The Foo Fighters play a musical number. You realize the TV audience is hearing a different mix than you are, because the vocals in the studio are unusually loud. Regardless, they rock. And the Foo Fighters fan club over on the side of the studio where they are playing goes crazy. And, surprisingly, they don’t play in the same space as the house band; it’s another permanent backdrop next to the main stage. How had you never noticed the different backdrop on TV?
As the show launches into its final half-hour, you look at your watch and realize the minutes are ticking down, and you haven’t been there long enough. You start to dread the end of the show and crane your neck even harder to make sure you see everything. A few sketches are done at angles where you can’t see them and you watch that monitor like you’re studying for a college-entrance exam.
The band plays its final number, “Walk,” from their June 2011 album Wasting Light. Here it is. It’s even better than the first one, but you’re already sad, anticipating having to leave. By the time they do the last sketch, which drags a little until Dave Grohl takes a role and makes it funnier — here’s a bit of it — you are antsy and feeling a sense of dread. And then there’s another commercial, and you are wondering where in the studio you can hide overnight so you don’t have to go. And then after a hugely long break, during which the band plays the closing theme and urges you to clap-clap, clap-clap, so the TV audience can hear it and know it’s almost time to go to bed, the cast and Helen Mirren run out and take the stage.

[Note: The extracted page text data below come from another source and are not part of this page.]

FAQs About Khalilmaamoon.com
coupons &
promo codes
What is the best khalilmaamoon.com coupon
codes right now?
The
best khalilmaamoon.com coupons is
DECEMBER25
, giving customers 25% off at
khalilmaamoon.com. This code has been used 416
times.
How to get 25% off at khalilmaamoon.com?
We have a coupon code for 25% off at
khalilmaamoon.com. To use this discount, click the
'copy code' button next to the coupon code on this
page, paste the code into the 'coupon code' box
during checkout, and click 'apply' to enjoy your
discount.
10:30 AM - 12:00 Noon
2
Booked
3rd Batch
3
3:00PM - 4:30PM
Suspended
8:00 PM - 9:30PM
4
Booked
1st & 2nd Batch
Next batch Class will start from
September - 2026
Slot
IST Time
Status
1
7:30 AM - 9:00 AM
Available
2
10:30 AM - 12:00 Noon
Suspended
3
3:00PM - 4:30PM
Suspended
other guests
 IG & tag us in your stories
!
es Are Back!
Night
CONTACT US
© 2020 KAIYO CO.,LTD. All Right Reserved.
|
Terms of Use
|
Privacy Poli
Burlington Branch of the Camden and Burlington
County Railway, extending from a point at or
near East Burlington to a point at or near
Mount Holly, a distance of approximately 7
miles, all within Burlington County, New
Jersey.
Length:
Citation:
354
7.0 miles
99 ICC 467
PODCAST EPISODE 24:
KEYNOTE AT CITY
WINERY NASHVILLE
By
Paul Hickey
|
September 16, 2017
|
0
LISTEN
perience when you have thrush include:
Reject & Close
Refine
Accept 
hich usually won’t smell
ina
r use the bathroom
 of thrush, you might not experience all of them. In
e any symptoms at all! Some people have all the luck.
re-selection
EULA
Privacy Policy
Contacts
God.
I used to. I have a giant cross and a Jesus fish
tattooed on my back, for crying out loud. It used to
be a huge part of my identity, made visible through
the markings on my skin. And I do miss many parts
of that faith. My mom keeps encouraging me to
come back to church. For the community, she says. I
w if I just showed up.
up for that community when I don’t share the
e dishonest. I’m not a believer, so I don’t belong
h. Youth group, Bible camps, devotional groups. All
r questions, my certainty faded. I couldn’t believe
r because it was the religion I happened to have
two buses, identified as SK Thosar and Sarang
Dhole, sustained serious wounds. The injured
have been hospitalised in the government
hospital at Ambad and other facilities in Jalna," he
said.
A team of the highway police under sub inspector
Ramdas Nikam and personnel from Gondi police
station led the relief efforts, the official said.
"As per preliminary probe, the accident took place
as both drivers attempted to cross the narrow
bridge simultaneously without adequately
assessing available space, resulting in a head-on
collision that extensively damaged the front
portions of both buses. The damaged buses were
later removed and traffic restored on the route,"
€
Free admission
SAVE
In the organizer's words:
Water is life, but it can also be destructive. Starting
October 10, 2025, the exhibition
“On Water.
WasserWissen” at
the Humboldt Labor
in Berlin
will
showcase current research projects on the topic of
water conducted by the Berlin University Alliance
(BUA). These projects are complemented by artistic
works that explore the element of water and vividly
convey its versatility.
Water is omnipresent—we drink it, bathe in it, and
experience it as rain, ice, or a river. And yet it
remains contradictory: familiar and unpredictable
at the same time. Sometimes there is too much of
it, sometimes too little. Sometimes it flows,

And then it’s ending, and Helen Mirren is thanking the audience and the cast and — for a moment she hesitates, trying not to preface the band name with the word “the,” because they don’t use it, and she finally blurts out “Foo Fightahs!” and then there is more theme music and you’ve forgotten to keep clapping and the cast and band and Helen Mirren are hugging each other and you just want more than anything to be one of them. You really do. You want it so much it hurts.
Yet, when it’s time you leave, you do not try to hide under your chair or in a corner hoping to remain unnoticed until everyone returns on Monday. You shuffle out, obediently, sadly, momentarily cheered by the sight of Bobby Moynihan standing near the exiting crowd, chatting with a crew member. You almost go over to talk to him and then decide to leave him alone. You try to make peace with the fact that Bill Hader will probably never be your boyfriend. (And as that thought strikes you, you wonder if you are a potential stalker just waiting to explode into Full Blown Crazy.) And when you exit 30 Rock, you note that security has set up barricades outside the door you are exiting and fans are gathered and it appears that the stars might exit this door and sign autographs before they leave for the after-party. But it’s late and you’re exhausted and your plus-one has a long drive back home. So he drops you off at your hotel and you are up until 4 am, wondering what the heck you are doing with your life.

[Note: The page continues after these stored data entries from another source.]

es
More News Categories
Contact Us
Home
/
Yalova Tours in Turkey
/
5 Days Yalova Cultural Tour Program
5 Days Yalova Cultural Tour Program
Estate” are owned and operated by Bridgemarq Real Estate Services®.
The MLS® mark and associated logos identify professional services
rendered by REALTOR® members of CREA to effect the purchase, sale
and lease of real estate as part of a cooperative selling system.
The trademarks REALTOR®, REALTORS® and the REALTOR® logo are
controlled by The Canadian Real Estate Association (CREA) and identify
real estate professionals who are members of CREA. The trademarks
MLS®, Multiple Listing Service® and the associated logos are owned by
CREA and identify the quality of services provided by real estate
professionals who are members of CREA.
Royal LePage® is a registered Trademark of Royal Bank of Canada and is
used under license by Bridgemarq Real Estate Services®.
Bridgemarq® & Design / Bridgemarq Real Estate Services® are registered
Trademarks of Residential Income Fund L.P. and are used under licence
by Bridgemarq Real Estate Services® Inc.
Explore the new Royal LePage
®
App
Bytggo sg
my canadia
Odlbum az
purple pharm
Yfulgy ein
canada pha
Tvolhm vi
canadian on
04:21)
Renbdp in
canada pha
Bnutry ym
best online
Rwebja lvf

And you are so grateful you applied for those tickets. And you wonder how you’re going to change your life and move up to New York, where you always wanted to live in the first place, and do what you always planned to do, which is a thing you cannot admit to yourself just yet. And the answer, you know, is to write and promote yourself and hope. So you write. And you try to get your stuff out there. And you hope. Against hope, really.